▶ _WHAT NEEDS TO BE DONE_: Please find each line in the listing below that contains the word "series" and copy those lines out in full.
───── RECORDED INFORMATION ─────
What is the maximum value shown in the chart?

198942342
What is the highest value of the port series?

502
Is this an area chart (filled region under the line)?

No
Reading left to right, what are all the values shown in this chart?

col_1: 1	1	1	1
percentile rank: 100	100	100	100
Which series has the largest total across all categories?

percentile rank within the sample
─────
───── RECORDED INFORMATION ─────
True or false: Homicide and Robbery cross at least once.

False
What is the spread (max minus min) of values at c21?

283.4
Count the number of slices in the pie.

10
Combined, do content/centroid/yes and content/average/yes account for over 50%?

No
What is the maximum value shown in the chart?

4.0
─────
▶ _RESULT OF THIS EXERCISE_:
What is the highest value of the port series?
Which series has the largest total across all categories?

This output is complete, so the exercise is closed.